Very Cool.....I appreciate the help Reis.
Your tank looks great BTW. (big thumbs up)


----------



## Reis (Nov 15, 2011)

Yeah I was just in the middle of a water change hahah 
Hope that helps! 
What plecos are you going to keep?


----------



## HighWater (Sep 15, 2014)

Reis said:


> What plecos are you going to keep?


Not sure yet? I have an empty 35 I'm not using and want to set it up as a pleco only tank and try my hand at breeding them.
Any suggestions?


----------



## Reis (Nov 15, 2011)

Yup I have my 345's in a 35G 

Ummm all depends on what you like. First look at what pleco's you want and then build your tank accordingly. (Carnivorous, wood eaters, omnivours...etc) But generally the basic driftwood and cave combo is good  

Breeding Pleco's is fun as you get to see the progress!

I'd say wait until you find something you like. I usually get fry and grow them out and then hope to breed them. Yes it does take a while but the journey is awesome. You get to see your pleco's get from 1inch to 3-4inches and then breeding is totally satisfying and rewarding  again everyone likes to do things differently. Just find out what works for you and what you enjoy the most


----------



## HighWater (Sep 15, 2014)

Sounds good Reis and thanks again.
The hunt is on.....


----------



## matti2uude (Jan 10, 2009)

I don't like bare bottom. I prefer a thin layer of sand for them.


----------



## HighWater (Sep 15, 2014)

matti2uude said:


> I don't like bare bottom. I prefer a thin layer of sand for them.

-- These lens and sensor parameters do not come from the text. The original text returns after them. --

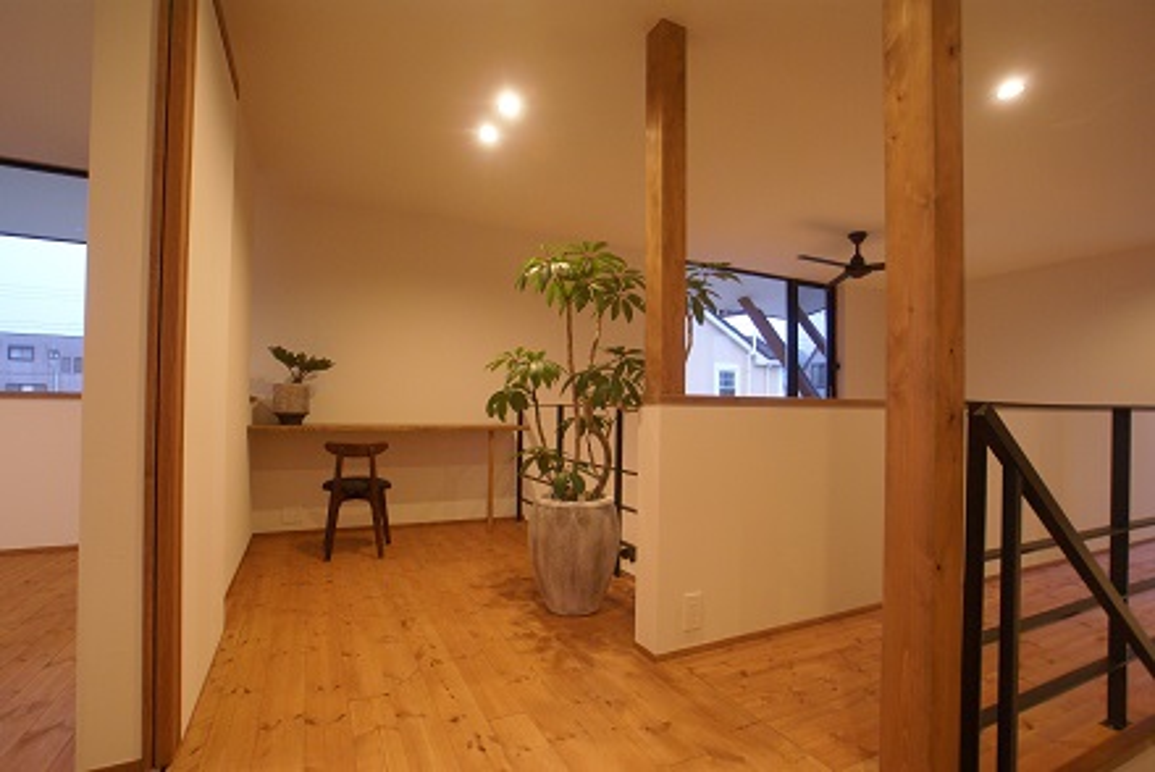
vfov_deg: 72.1
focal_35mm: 16
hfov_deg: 94.9
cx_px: 578
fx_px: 530
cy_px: 386
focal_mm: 11
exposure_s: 1/25
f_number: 4.5
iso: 800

What's the benefit of that Matt?


----------



## matti2uude (Jan 10, 2009)

It's mostly personal preference but I have read articles that say having substrate is actually better for the fish.


----------



## matti2uude (Jan 10, 2009)

It's not fancy but it produces lots of baby zebras.


----------



## Reis (Nov 15, 2011)

What did they say the benefits were? Really curious


----------



## deepblue3 (Jan 11, 2014)

*Pleco tanks*

It is much easier to clean the bare bottom but I prefer the look of substrate.. its just a little more work to clean, and the plecos tend to uproot some plants once and awhile! All my pleco tanks have substrate.


----------